Il y a 24 ans, Brahim Bouarram mourait noyé, tué par des militants du Front national

 Il y a 24 ans, Brahim Bouarram mourait noyé, tué par des militants du Front national

Une gerbe de fleurs jetée dans la Seine par le MRAP


C'était il y a 24 ans jour pour jour. Et pour les proches de la famille de Brahim Bouarram, c'est comme si c'était hier. 


« J'étais tout petit quand le drame est arrivé mais je m'en souviens encore. Et je m'en souviendrai toute ma vie », nous a confié ému Said, le fils de Brahim, qui n'avait que 9 ans au moment de la mort de son père.


Le 1er mai 1995, vers 11h30, sur le pont du Carrousel du Louvre, trois skinheads, venus manifester aux côtés du Front national pour l'hommage annuel à Jeanne d'Arc, se dirigent en courant vers les quais de Seine.


Brahim Bouarram, un Marocain de 29 ans profite d’une journée ensoleillée sous le pont du Carrousel à Paris. Il marche tranquillement sur les berges. Les militants du Front national l'aperçoivent : trois d'entre eux agressent Brahim avant de le jeter dans la Seine. En quelques minutes, tout est plié. Brahim Bouarram, un épicier, papa de deux enfants, meurt quelques minutes plus tard, noyé.


Un assassinat qui intervient quelques mois après celui d'Ibrahim Ali, un jeune de 17 ans, abattu dans le dos à Marseille le 22 février 1995, d'une balle de calibre 22 long rifle, tirée par un colleur d'affiche du FN.


À une semaine du deuxième tour de l'élection présidentielle de 1995, le meurtre a eu un retentissement national. Deux jours plus tard, le président sortant, François Mitterrand, rend hommage à la victime en jetant un brin de muguet dans la Seine, à l'endroit ou Brahim Bouarram s'est noyé. Ce même jour, une manifestation réunit 12.000 personnes contre le racisme.

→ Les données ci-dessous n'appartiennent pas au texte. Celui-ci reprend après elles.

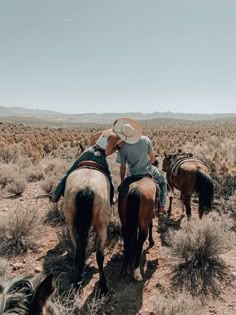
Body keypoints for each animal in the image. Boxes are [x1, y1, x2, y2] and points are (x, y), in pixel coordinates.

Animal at [63, 162, 112, 296]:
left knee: (79, 251)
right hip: (102, 227)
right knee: (99, 256)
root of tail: (86, 187)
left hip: (72, 226)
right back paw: (103, 286)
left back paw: (78, 282)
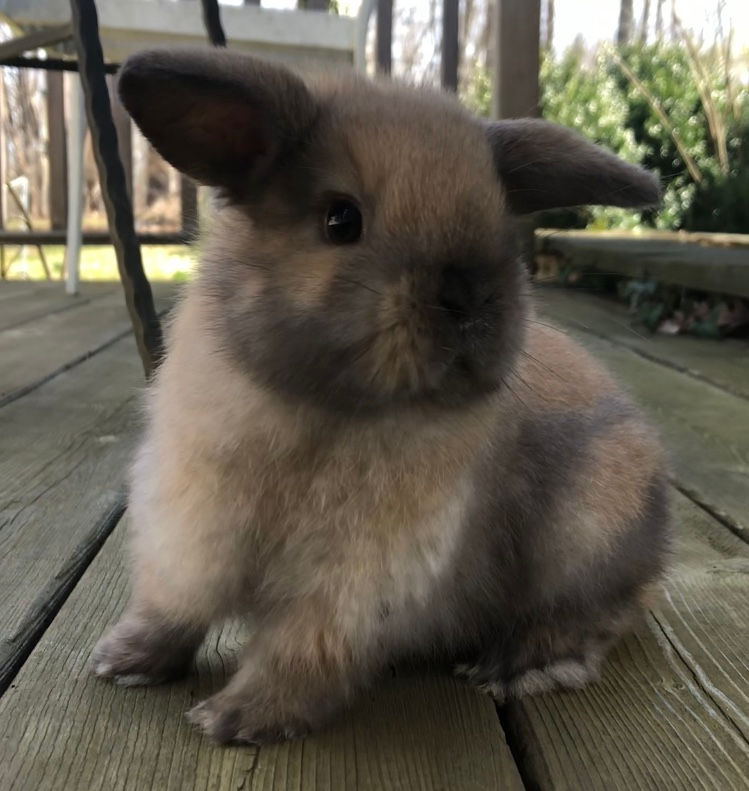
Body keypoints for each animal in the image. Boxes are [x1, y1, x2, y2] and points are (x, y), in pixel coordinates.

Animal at [92, 48, 670, 745]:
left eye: (500, 223)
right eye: (341, 219)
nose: (467, 296)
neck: (328, 410)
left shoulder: (358, 580)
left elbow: (302, 649)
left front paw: (237, 718)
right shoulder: (188, 531)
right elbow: (172, 607)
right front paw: (124, 660)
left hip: (585, 541)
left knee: (593, 618)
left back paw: (517, 667)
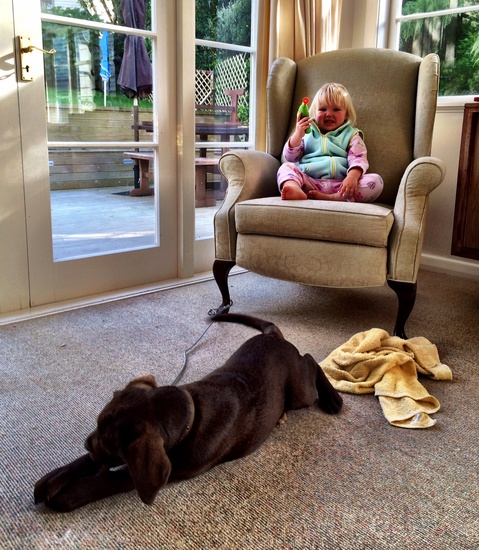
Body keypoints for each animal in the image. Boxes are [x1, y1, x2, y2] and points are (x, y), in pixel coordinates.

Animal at [34, 314, 343, 512]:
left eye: (112, 445)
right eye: (97, 424)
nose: (86, 442)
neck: (192, 414)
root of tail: (273, 337)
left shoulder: (171, 470)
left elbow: (115, 477)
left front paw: (72, 493)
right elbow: (88, 464)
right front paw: (54, 479)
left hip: (300, 392)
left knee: (311, 361)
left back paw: (333, 398)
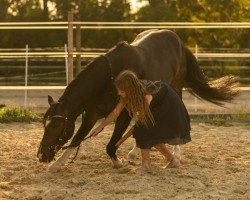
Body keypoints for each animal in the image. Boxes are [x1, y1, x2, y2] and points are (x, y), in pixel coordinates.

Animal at [37, 28, 238, 169]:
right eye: (45, 124)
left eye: (55, 126)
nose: (41, 155)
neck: (110, 76)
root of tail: (179, 42)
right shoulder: (92, 113)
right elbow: (77, 138)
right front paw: (57, 164)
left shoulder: (123, 112)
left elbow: (112, 143)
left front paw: (118, 162)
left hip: (176, 86)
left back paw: (174, 152)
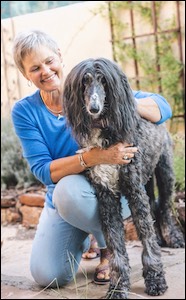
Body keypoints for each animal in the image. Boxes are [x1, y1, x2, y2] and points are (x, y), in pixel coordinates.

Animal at [62, 57, 185, 298]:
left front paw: (156, 280)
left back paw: (172, 238)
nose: (94, 108)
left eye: (103, 81)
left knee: (164, 207)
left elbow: (145, 235)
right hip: (146, 180)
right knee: (154, 206)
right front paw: (118, 286)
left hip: (164, 171)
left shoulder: (134, 189)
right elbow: (115, 243)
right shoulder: (107, 195)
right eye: (85, 81)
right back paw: (160, 238)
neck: (104, 131)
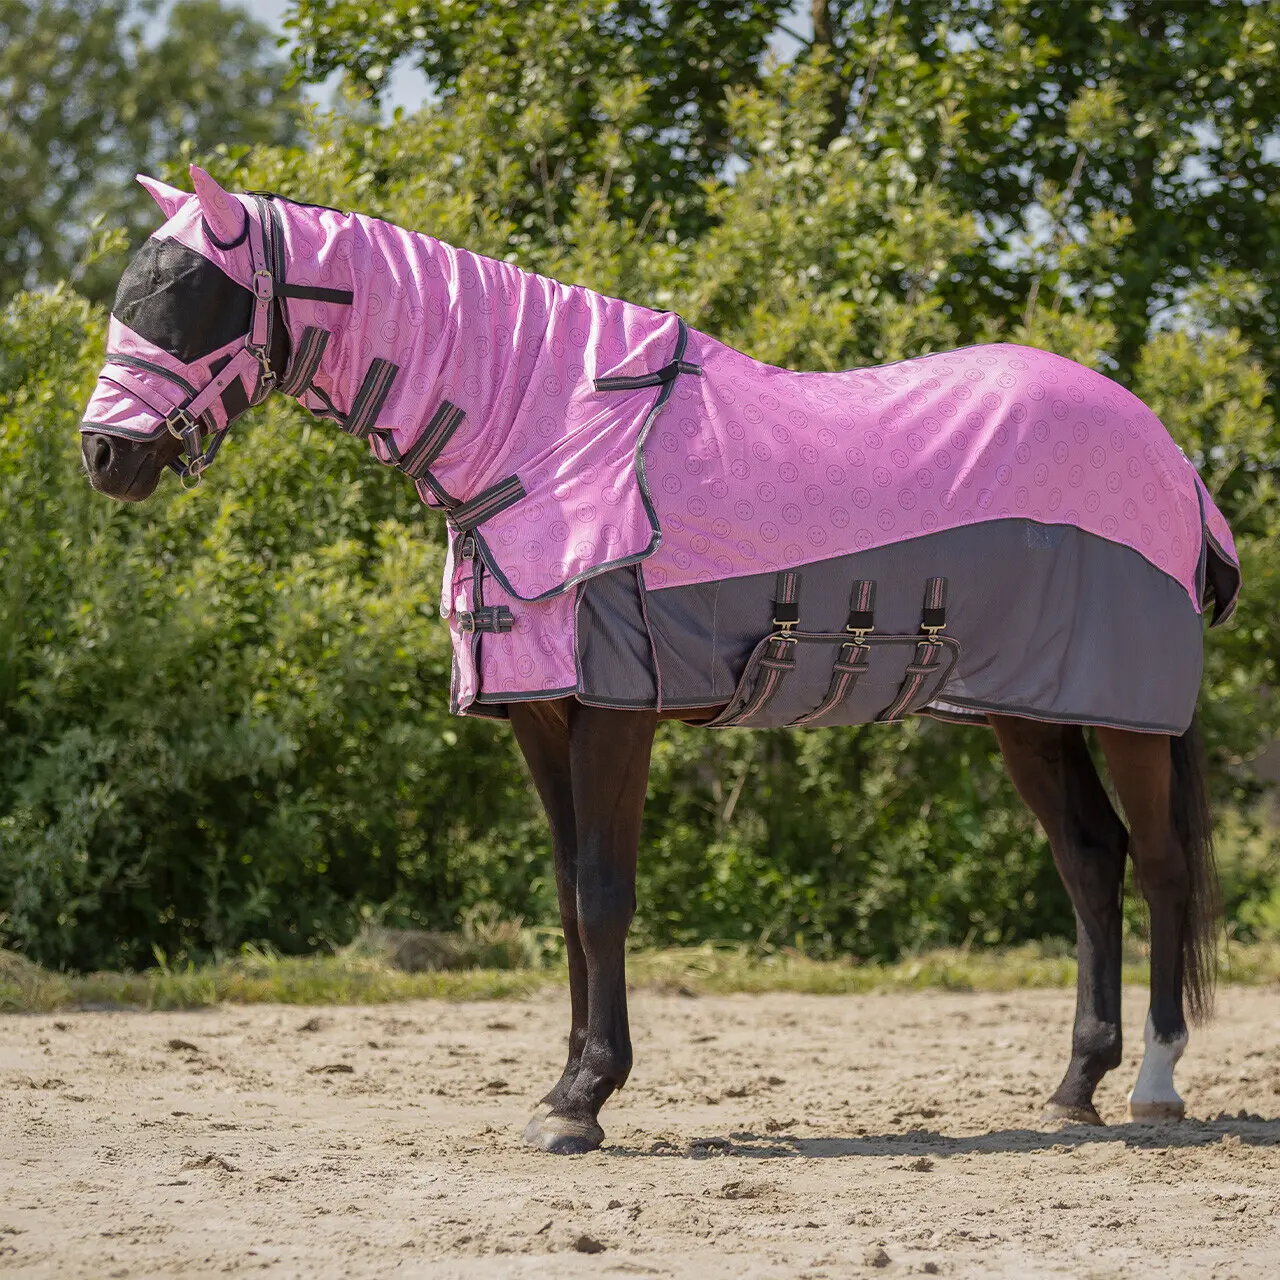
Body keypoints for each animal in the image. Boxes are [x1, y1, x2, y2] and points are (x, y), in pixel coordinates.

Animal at [80, 165, 1238, 1155]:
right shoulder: (541, 715)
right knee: (1090, 861)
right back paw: (1073, 1087)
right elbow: (564, 898)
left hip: (1129, 716)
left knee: (1159, 865)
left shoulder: (613, 712)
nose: (104, 456)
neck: (550, 434)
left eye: (190, 302)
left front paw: (583, 1100)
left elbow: (603, 893)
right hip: (1023, 713)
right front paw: (559, 1087)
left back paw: (1153, 1085)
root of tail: (1173, 463)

Jean-Marie Le Pen, alors président du Front national déclare peu après : "Je regrette qu'un malheureux se soit noyé, mais dans une agglomération de 10 millions d'habitants, ce genre de fait divers peut toujours se produire, ou même être créé à volonté."


Pour ne pas oublier cet ignoble assassinat, depuis 24 ans, partis de gauche, associations, militants et anonymes se donnent rendez- vous chaque 1er mai sur le pont du Carrousel du Louvre, à Paris, où a donc eu lieu le drame. "24 ans après l’assassinat raciste de Brahim, la "bête immonde" est toujours présente.

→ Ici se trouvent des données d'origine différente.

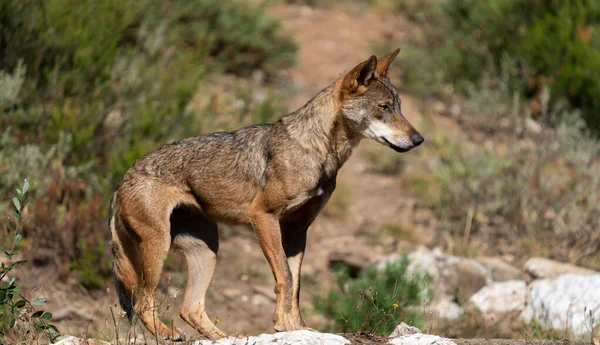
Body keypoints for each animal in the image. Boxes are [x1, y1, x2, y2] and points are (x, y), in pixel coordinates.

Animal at [110, 48, 424, 338]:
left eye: (399, 107)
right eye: (384, 107)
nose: (419, 139)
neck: (318, 151)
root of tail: (121, 181)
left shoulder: (298, 230)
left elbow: (296, 284)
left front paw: (298, 327)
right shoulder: (262, 216)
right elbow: (284, 276)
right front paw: (283, 324)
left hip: (208, 251)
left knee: (190, 308)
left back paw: (225, 338)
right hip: (159, 247)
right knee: (142, 303)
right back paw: (167, 333)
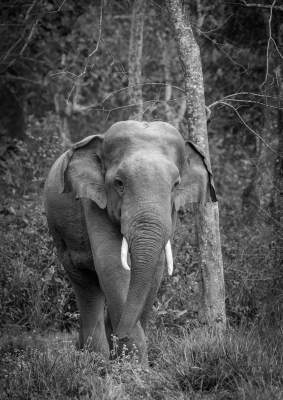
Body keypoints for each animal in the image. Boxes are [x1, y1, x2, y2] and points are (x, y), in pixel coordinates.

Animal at [44, 120, 216, 360]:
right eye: (119, 183)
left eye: (175, 185)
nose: (119, 334)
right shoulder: (94, 202)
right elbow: (112, 264)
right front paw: (132, 363)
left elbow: (155, 270)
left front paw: (127, 357)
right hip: (61, 239)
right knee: (86, 286)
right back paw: (96, 358)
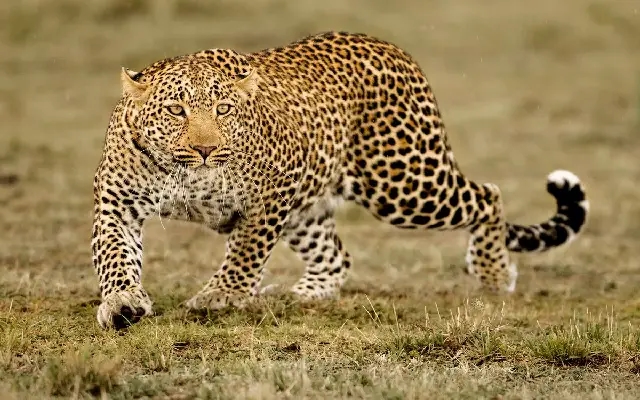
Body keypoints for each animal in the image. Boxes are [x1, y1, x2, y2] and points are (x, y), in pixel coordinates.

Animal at [92, 31, 589, 330]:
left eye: (224, 110)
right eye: (176, 111)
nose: (205, 150)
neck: (187, 176)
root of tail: (392, 48)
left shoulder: (275, 189)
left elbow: (246, 250)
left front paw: (221, 295)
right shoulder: (116, 201)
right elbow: (115, 256)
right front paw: (123, 303)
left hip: (404, 182)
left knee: (488, 195)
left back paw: (494, 273)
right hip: (312, 209)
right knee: (335, 256)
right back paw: (302, 295)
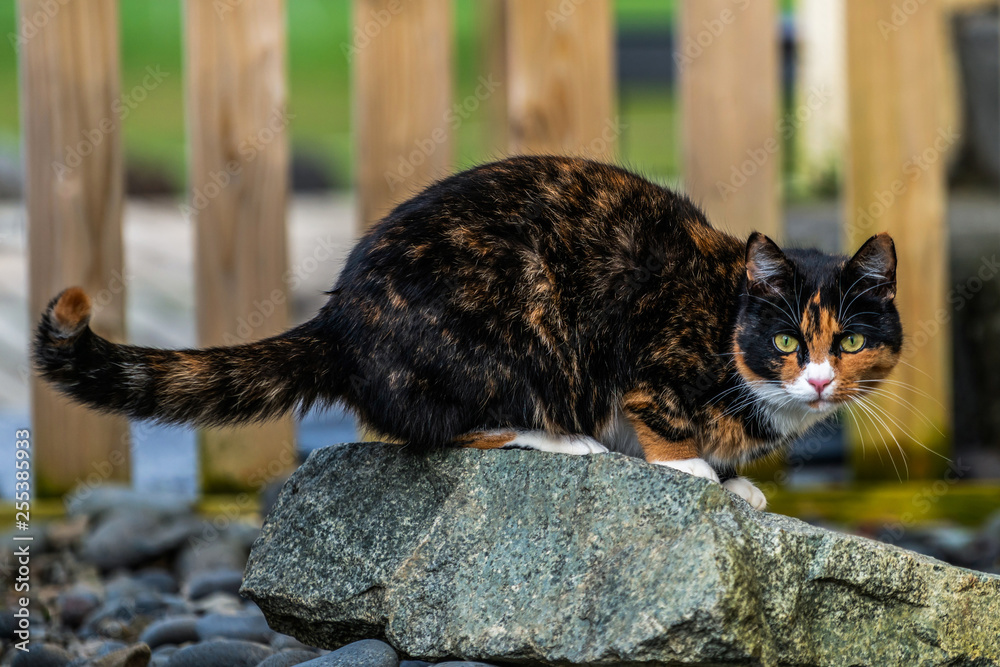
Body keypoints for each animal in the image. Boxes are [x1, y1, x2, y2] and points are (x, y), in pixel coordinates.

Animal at [35, 157, 904, 512]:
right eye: (787, 341)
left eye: (849, 343)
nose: (818, 378)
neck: (726, 322)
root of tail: (339, 318)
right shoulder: (647, 346)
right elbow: (657, 412)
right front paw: (695, 469)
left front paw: (736, 482)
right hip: (514, 321)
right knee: (439, 429)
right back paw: (563, 439)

Une série d’actes antisémites ont eu lieu ces derniers temps en France : le portrait de Simone Veil défiguré par une croix gammée, les arbres souvenir d’Ilan Halimi abattus, "Juden" tagué sur une vitrine de magasin, des quenelles réapparaissent ici ou là, des cimetières juifs profanés", dénoncent les militants du MRAP (Mouvement contre le racisme et pour l'amitié entre les peuples).


"Des députés ont reçu des insultes et menaces de mort à caractère raciste sous prétexte, que "des Noirs sont indignes de représenter leurs concitoyens français au Parlement", qu’ils restent des "fainéants arriérés", se comportant "comme des rats qu’il convient d’éliminer", embraie le MRAP. 


La ligue des droits de l'homme (LDH) rappelle que "depuis l’assassinat de Brahim Bouarram, le racisme a fait d’autres victimes en France et dans d’autres pays, récemment l’assassinat de 50 personnes  par un islamophobe dans deux mosquées en Nouvelle Zélande". 


"Vingt-quatre ans  plus tard, le racisme a aussi gangrené la société sous d’autres formes : la xénophobie, l’antisémitisme, l’islamophobie, la ségrégation, la relégation, les discriminations aux droits fondamentaux, au logement, au travail, aux contrôles en tous genres. C’est toujours sous d’autres formes que le racisme s’enracine, avec la montée des extrêmes droites et des droites extrêmes. A cela s’ajoutent les violences policières, les contrôles au faciès, les rôles plus que douteux de certains médias, une justice à géométrie variable dès qu’il s’agit d’enfants d’immigrés et de leurs parents. L’instrumentalisation systématique des discours sur l’Islam et la laïcité qui encouragent et instaurent la montée de la haine, alors qu’une démocratie digne de ce nom se doit de réaffirmer l’égalité entre tous ses citoyens, dans le respect de leurs origines et leurs croyances" martèle la LDH.